- **DATA LISTING**
━━━━
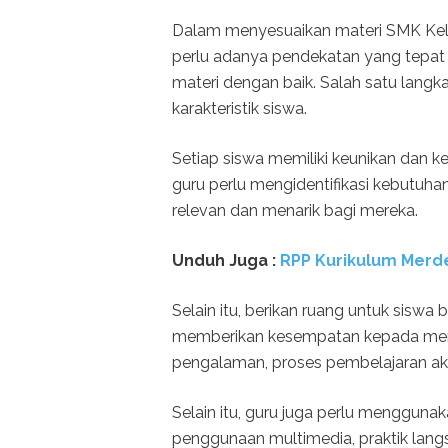
Dalam menyesuaikan materi SMK Kela
perlu adanya pendekatan yang tepa
materi dengan baik. Salah satu lan
karakteristik siswa.
Setiap siswa memiliki keunikan dan k
guru perlu mengidentifikasi kebutuha
relevan dan menarik bagi mereka.
Unduh Juga :
RPP Kurikulum Merde
Selain itu, berikan ruang untuk siswa
memberikan kesempatan kepada merek
pengalaman, proses pembelajaran akan
Selain itu, guru juga perlu mengguna
penggunaan multimedia, praktik langs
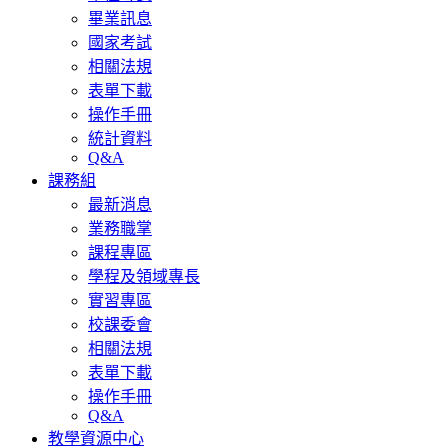
畢業訊息
國家考試
相關法規
表單下載
操作手冊
統計資料
Q&A
課務組
最新消息
業務職掌
課程專區
學程及領域專長
實習專區
校課委會
相關法規
表單下載
操作手冊
Q&A
教學資源中心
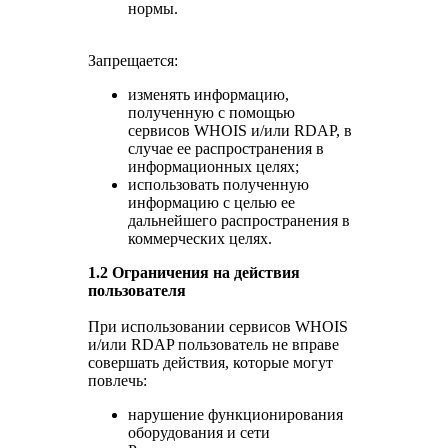
нормы.
Запрещается:
изменять информацию,
полученную с помощью
сервисов WHOIS и/или RDAP, в
случае ее распространения в
информационных целях;
использовать полученную
информацию с целью ее
дальнейшего распространения в
коммерческих целях.
1.2 Ограничения на действия
пользователя
При использовании сервисов WHOIS
и/или RDAP пользователь не вправе
совершать действия, которые могут
повлечь:
нарушение функционирования
оборудования и сети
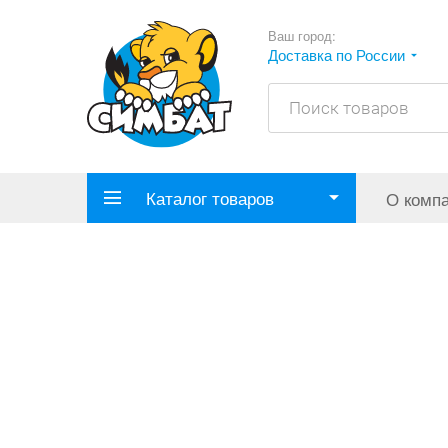
Ваш город:
Доставка по России
Каталог товаров
О комп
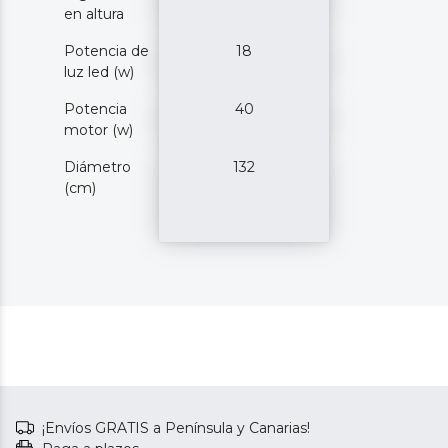
en altura
Potencia de
18
luz led (w)
Potencia
40
motor (w)
Diámetro
132
(cm)
¡Envíos GRATIS a Península y Canarias!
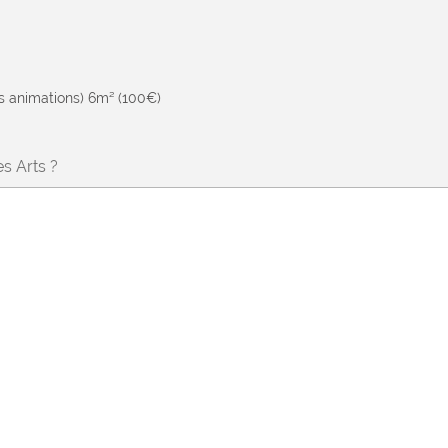
es animations) 6m² (100€)
s Arts ?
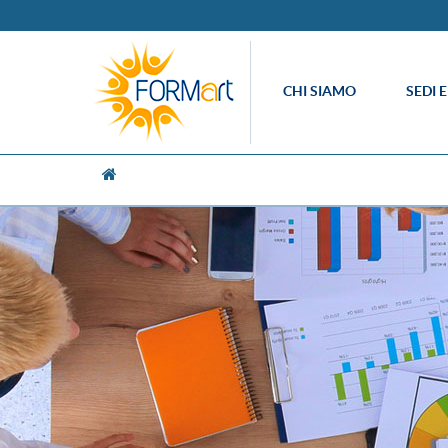
CHI SIAMO
SEDI 
[UNK Breadcrumb]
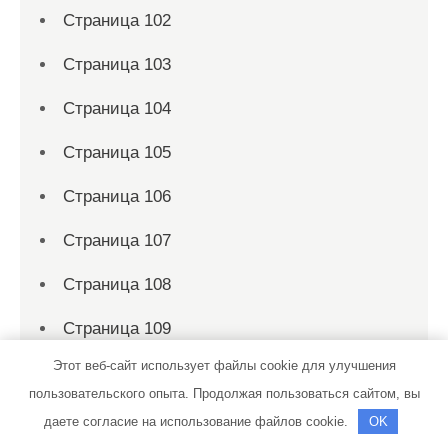
Страница 102
Страница 103
Страница 104
Страница 105
Страница 106
Страница 107
Страница 108
Страница 109
Этот веб-сайт использует файлы cookie для улучшения
Страница 11
пользовательского опыта. Продолжая пользоваться сайтом, вы
Страница 110
даете согласие на использование файлов cookie.
OK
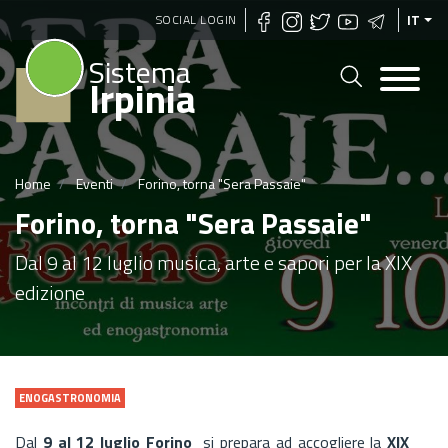
Salta
SOCIAL LOGIN
IT
al
Sistema
contenuto
Irpinia
principale
Home
Eventi
Forino, torna "Sera Passaie"
Forino, torna "Sera Passaie"
Dal 9 al 12 luglio musica, arte e sapori per la XIX
edizione
ENOGASTRONOMIA
Dal
9 al 12 luglio Forino
si prepara ad accogliere la
XIX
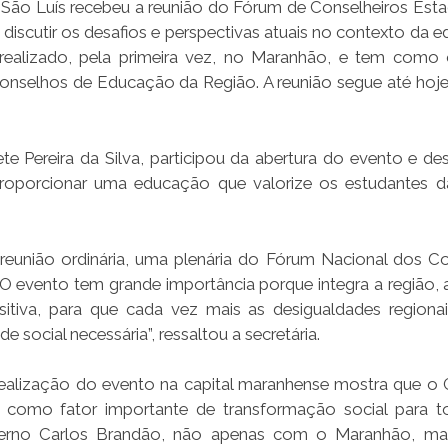
e São Luís recebeu a reunião do Fórum de Conselheiros Esta
iscutir os desafios e perspectivas atuais no contexto da 
realizado, pela primeira vez, no Maranhão, e tem como 
Conselhos de Educação da Região. A reunião segue até hoje 
e Pereira da Silva, participou da abertura do evento e de
 proporcionar uma educação que valorize os estudantes d
reunião ordinária, uma plenária do Fórum Nacional dos C
 evento tem grande importância porque integra a região, 
tiva, para que cada vez mais as desigualdades regiona
social necessária”, ressaltou a secretária.
 realização do evento na capital maranhense mostra que o
como fator importante de transformação social para t
verno Carlos Brandão, não apenas com o Maranhão, ma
━━━━
Return the text of all the entries above line for line, with no changes, and leave the pictures out.

- **REPLY**
Dalam menyesuaikan materi SMK Kela
perlu adanya pendekatan yang tepa
materi dengan baik. Salah satu lan
karakteristik siswa.
Setiap siswa memiliki keunikan dan k
guru perlu mengidentifikasi kebutuha
relevan dan menarik bagi mereka.
Unduh Juga :
RPP Kurikulum Merde
Selain itu, berikan ruang untuk siswa
memberikan kesempatan kepada merek
pengalaman, proses pembelajaran akan
Selain itu, guru juga perlu mengguna
penggunaan multimedia, praktik langs
畢業訊息
國家考試
相關法規
表單下載
操作手冊
統計資料
Q&A
課務組
最新消息
業務職掌
課程專區
學程及領域專長
實習專區
校課委會
相關法規
表單下載
操作手冊
Q&A
教學資源中心
нормы.
Запрещается:
изменять информацию,
полученную с помощью
сервисов WHOIS и/или RDAP, в
случае ее распространения в
информационных целях;
использовать полученную
информацию с целью ее
дальнейшего распространения в
коммерческих целях.
1.2 Ограничения на действия
пользователя
При использовании сервисов WHOIS
и/или RDAP пользователь не вправе
совершать действия, которые могут
повлечь:
нарушение функционирования
оборудования и сети
Ваш город:
Доставка по России
Каталог товаров
О комп
en altura
Potencia de
18
luz led (w)
Potencia
40
motor (w)
Diámetro
132
(cm)
¡Envíos GRATIS a Península y Canarias!
es animations) 6m² (100€)
s Arts ?
CHI SIAMO
SEDI 
[UNK Breadcrumb]
Страница 102
Страница 103
Страница 104
Страница 105
Страница 106
Страница 107
Страница 108
Страница 109
Этот веб-сайт использует файлы cookie для улучшения
Страница 11
пользовательского опыта. Продолжая пользоваться сайтом, вы
Страница 110
даете согласие на использование файлов cookie.
OK
Salta
SOCIAL LOGIN
IT
al
Sistema
contenuto
Irpinia
principale
Home
Eventi
Forino, torna "Sera Passaie"
Forino, torna "Sera Passaie"
Dal 9 al 12 luglio musica, arte e sapori per la XIX
edizione
ENOGASTRONOMIA
Dal
9 al 12 luglio Forino
si prepara ad accogliere la
XIX
e São Luís recebeu a reunião do Fórum de Conselheiros Esta
iscutir os desafios e perspectivas atuais no contexto da 
realizado, pela primeira vez, no Maranhão, e tem como 
Conselhos de Educação da Região. A reunião segue até hoje 
e Pereira da Silva, participou da abertura do evento e de
 proporcionar uma educação que valorize os estudantes d
reunião ordinária, uma plenária do Fórum Nacional dos C
 evento tem grande importância porque integra a região, 
tiva, para que cada vez mais as desigualdades regiona
social necessária”, ressaltou a secretária.
 realização do evento na capital maranhense mostra que o
como fator importante de transformação social para t
verno Carlos Brandão, não apenas com o Maranhão, ma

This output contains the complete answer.